6% ABV on tap (not cask!)
I’d seen the interesting snowman tap popping up in a lot of bars in the city. And “normal” bars too, bars whose “best” beer is shit like Stella, so I was kinda intrigued. It was labeled simply “Winter’s Bourbon Cask Ale,” no brewery mentioned, piquing my interest even more. It seemed Wallace Shawn inconceivable to me that all these bars were now serving a jen-you-wine bourbon barrel-aged beer. I did some further research. It’s a Michelob product. Ah…makes more sense. Nevertheless, I had to admire their gumption in actually attempting such a seemingly interesting beer.
The other night I yet again saw this beer on tap and finally got a chance to try it. The beer poured quite dark, could this be a legitimate boozy stout? My friend took the first sip while I paid.
“Tastes like a Heath bar.”
He nailed it. It tasted exactly like liquidized Heath bar. The funny thing is, I love Heath bar. It’s arguably the best candy bar around and it is certainly the best candy bar to be used in McFlurry/Blizzard-type candy ice cream treats. But, as the most prominent taste of a beer, it was heinous.
This beer also had very medicinal, dental, flouride-type flavors in it. Disgusting. So artificial tasting, so terrible. Absolutely zero tastes of bourbon, zero tastes of any sort of complex aging, and this is clearly not a “cask” beer no matter how you want to define cask, even by its most loose definitions.
The gall of Michelob to claim they are making something so ambitious when this is just more assembly line bullshit shrouded by a well-conceived marketing campaign. Have some courage to actually make what you are claiming or don’t attempt to make it at all. I really think beer companies should be fined for such blatant duplicity*. I would really like Michelob to prove to me that this beer was casked for even a single fucking day. I’m guessing the only bourbon involved in the creation of this beer was in the glass of the Anheuser-Busch CEO as he drank and laughed his ass off at yet another semi-successful attempt at duping the public.
If I wasn’t paying Manhattan pint prices I would have walked into the bathroom and dumped this down the urinal after just a few sips. Oddly enough, my friend loved this beer and drank pints of it all night. He did make a valid point in noting how one never sees a macro beer with such a high ABV. Having said that, my friend also wasn’t able to go out Saturday night because he had one of the most wicked hangovers of his life. Being that he didn’t even drink that heavily, all there is to blame is this terrible artificial brew and all the sugar in it which quite clearly infected his brain.

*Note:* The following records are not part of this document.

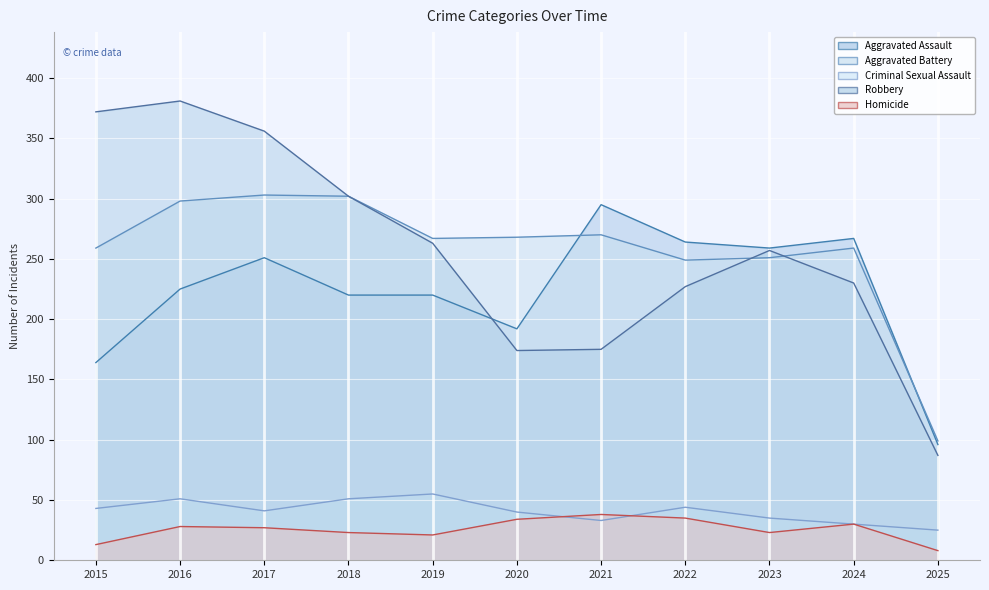

What is the maximum value for Aggravated Battery?

303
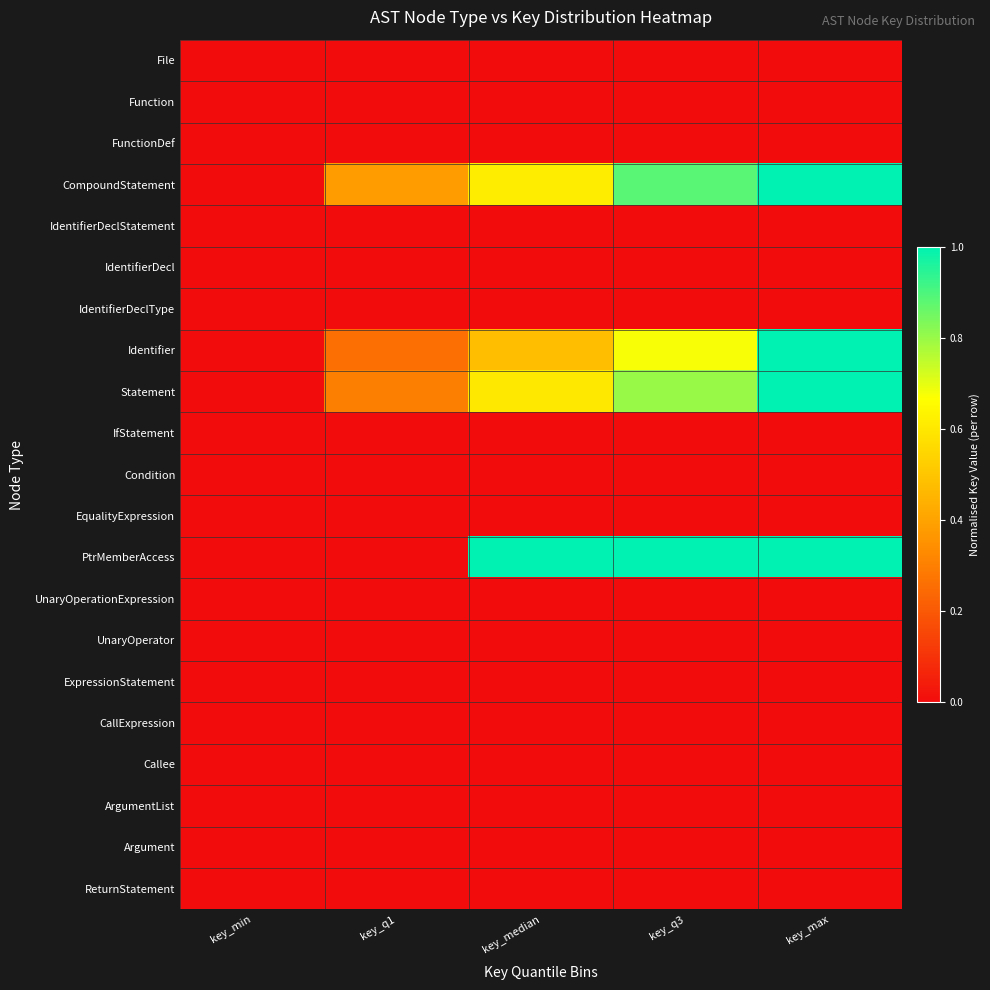

How many categories are shown in the chart?

5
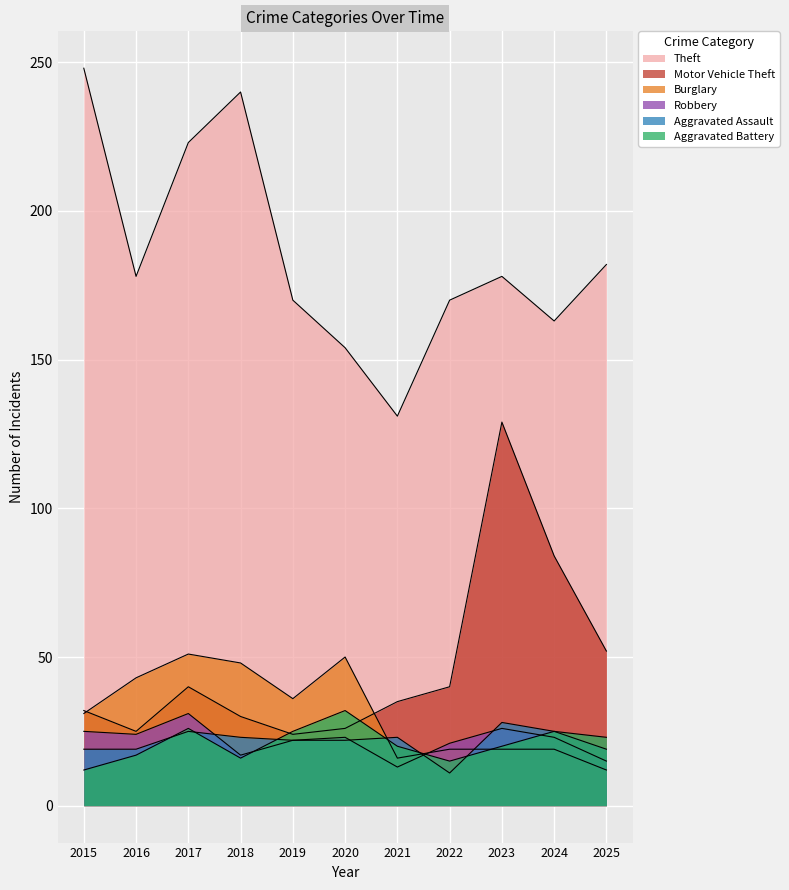

How many values in the Aggravated Battery series exceed 20?

5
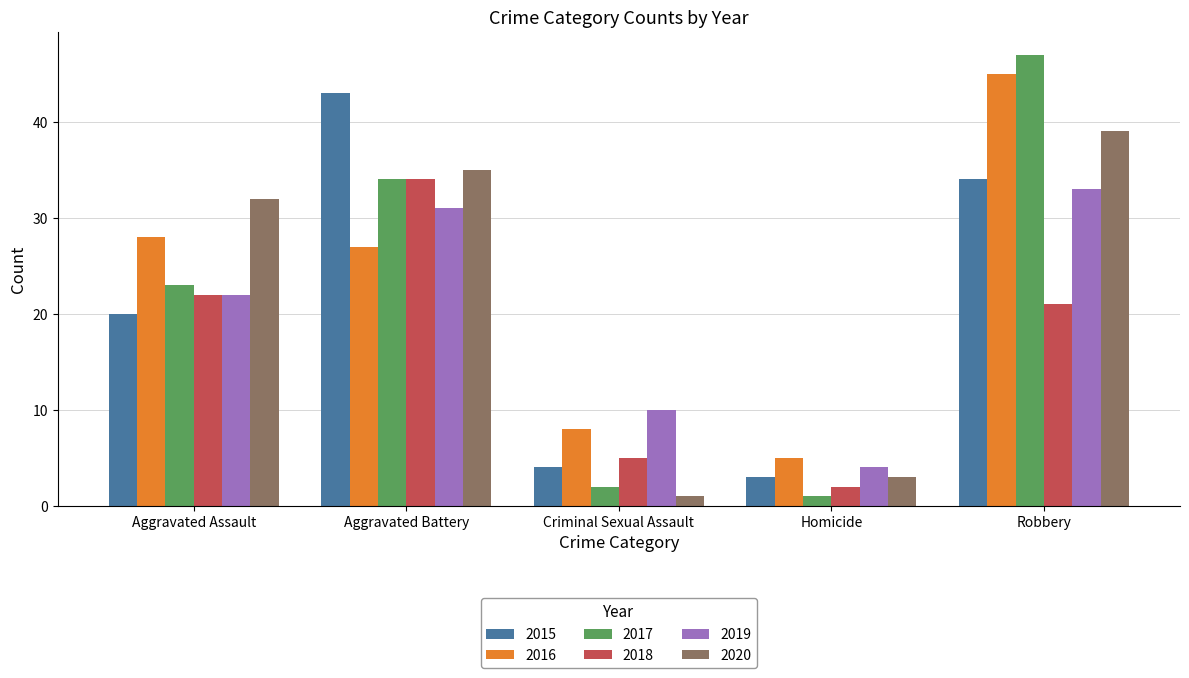

How many bars are there in total?

30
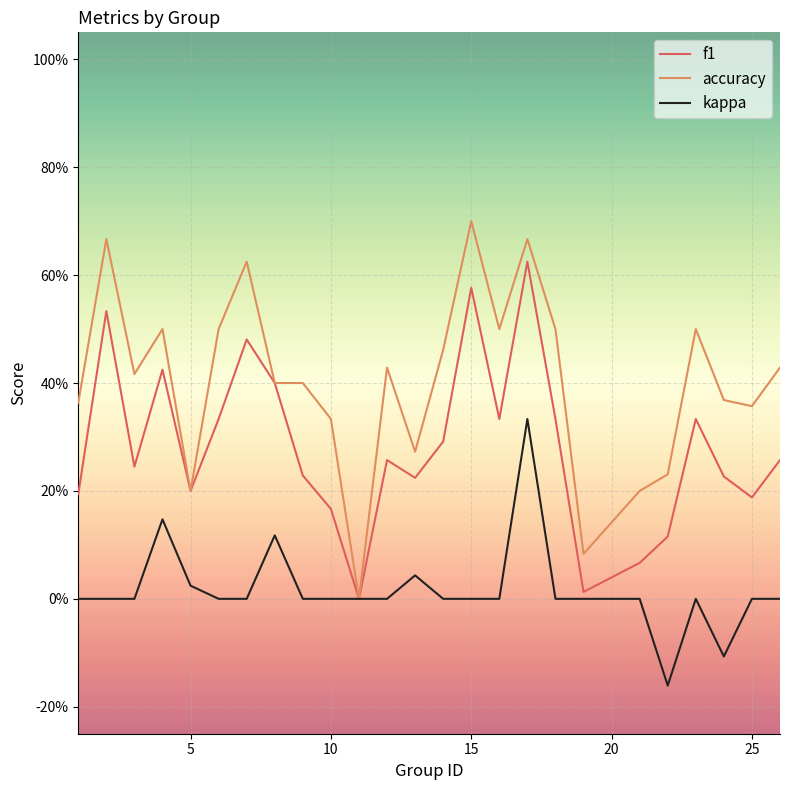

True or false: accuracy and f1 cross at least once.

False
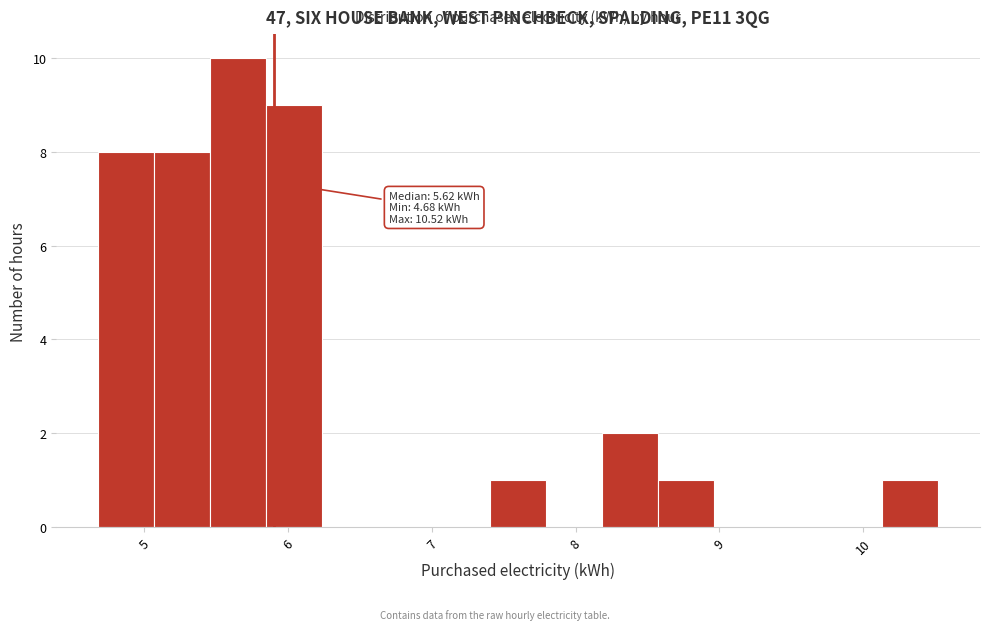

Around what value on the x-axis is the tallest bar? Give the approximate position of its centre, as read against the axis.

5.7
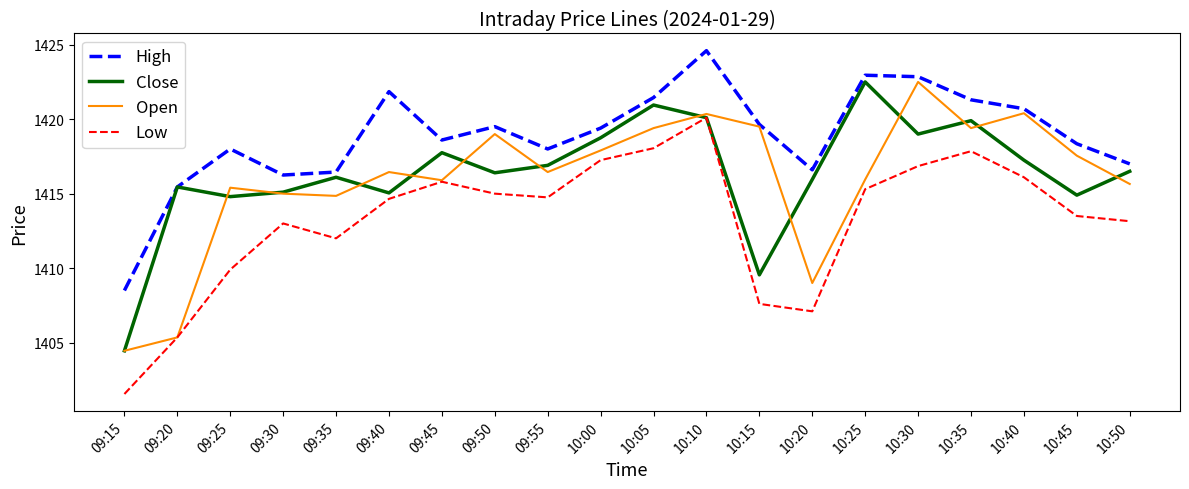

What is the average value of the High series?

1418.9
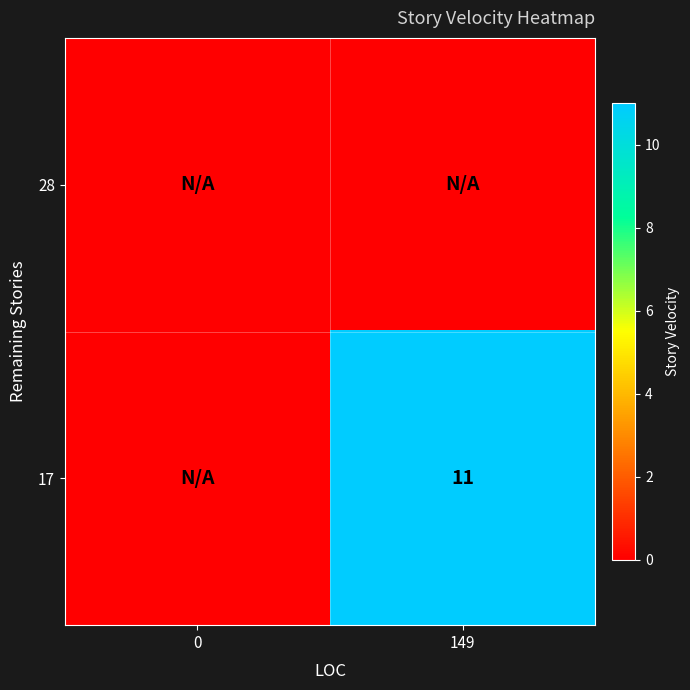

Is it true that 17 equals 11 at 149?

True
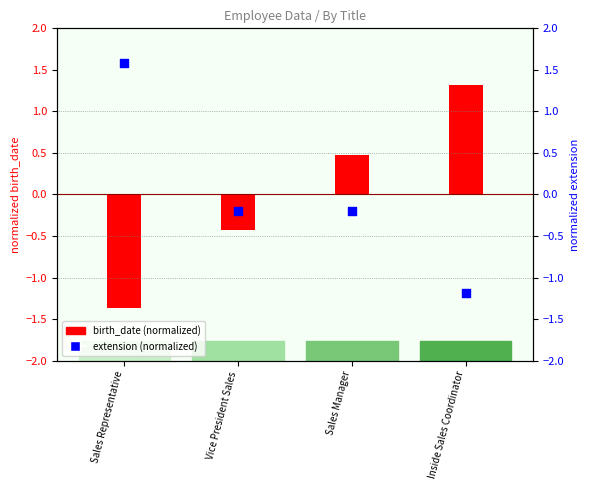

Which series reaches the minimum Y coordinate?

birth_date (normalized)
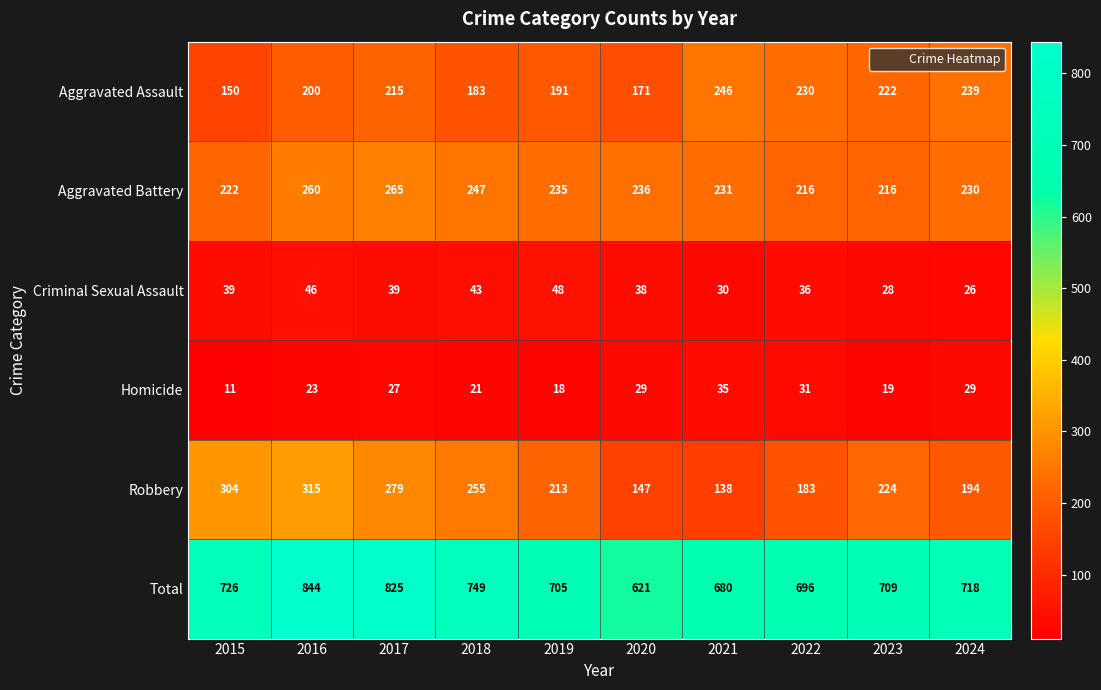

Rank the categories by Aggravated Assault value from highest to lowest.

2021, 2024, 2022, 2023, 2017, 2016, 2019, 2018, 2020, 2015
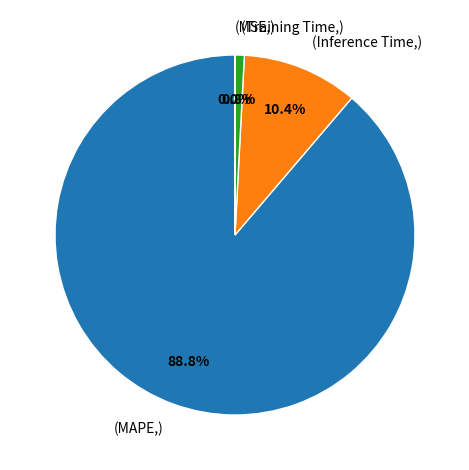

Is there any slice that represents more than half of the pie?

Yes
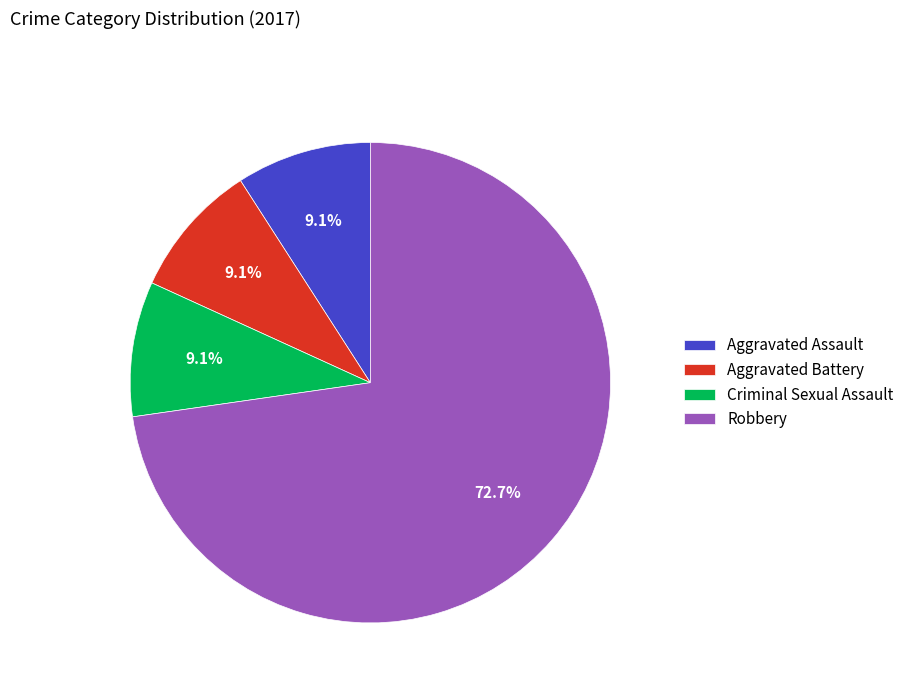

Is there any slice that represents more than half of the pie?

Yes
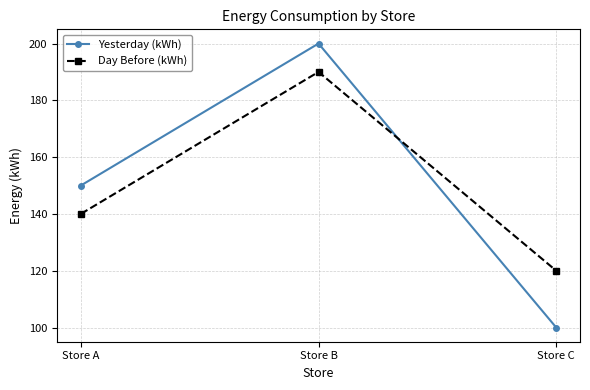

Is it true that Day Before (kWh) equals 242 at Store A?

False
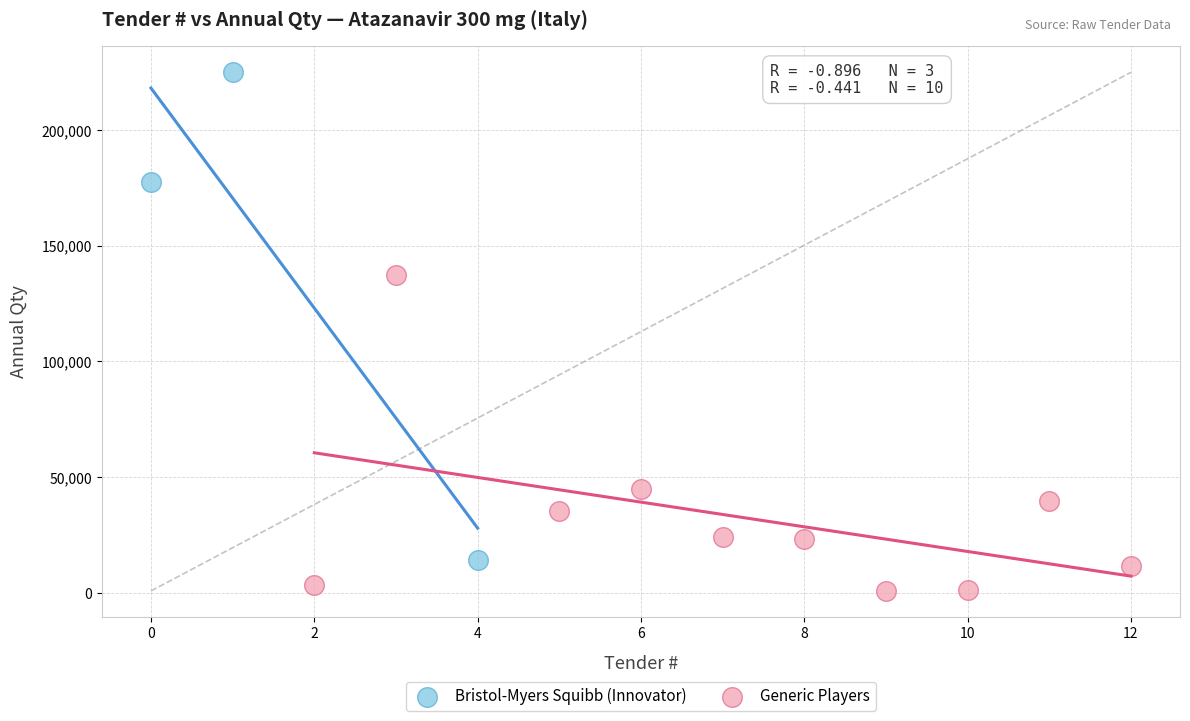

Which series contains the lowest Y value?

Generic Players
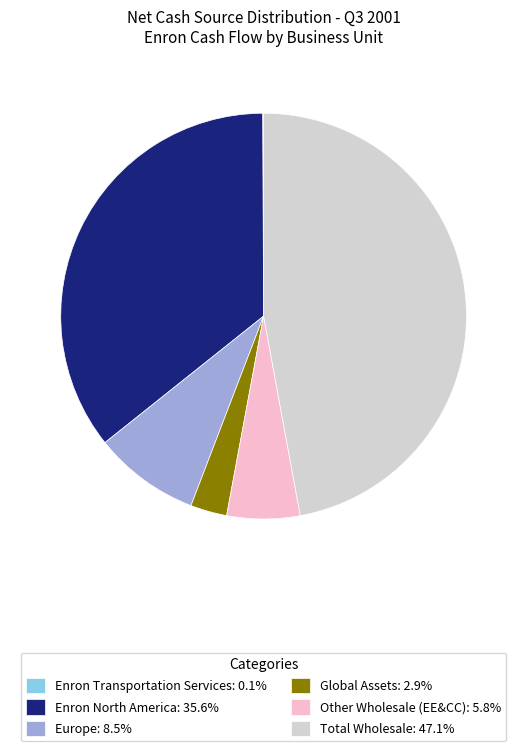

Is Europe: 8.5% the majority of the pie?

No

Avoid at all costs. Winter’s Bourbon Cask Ale will almost certainly make my worst beers of 2009 list.
*I’m as laissez-faire as they come when it comes to government intervention. Nothing chaps my hide more than grandstanding, sanctimonious, hypocritical congressmen trying to nose their “voice” into all parts of American life (to wit: steroids in baseball, the BCS, etc.) But I would completely support them in bringing the major macro brewers in for a hearing to bust them for their egregious taste crimes against humanity.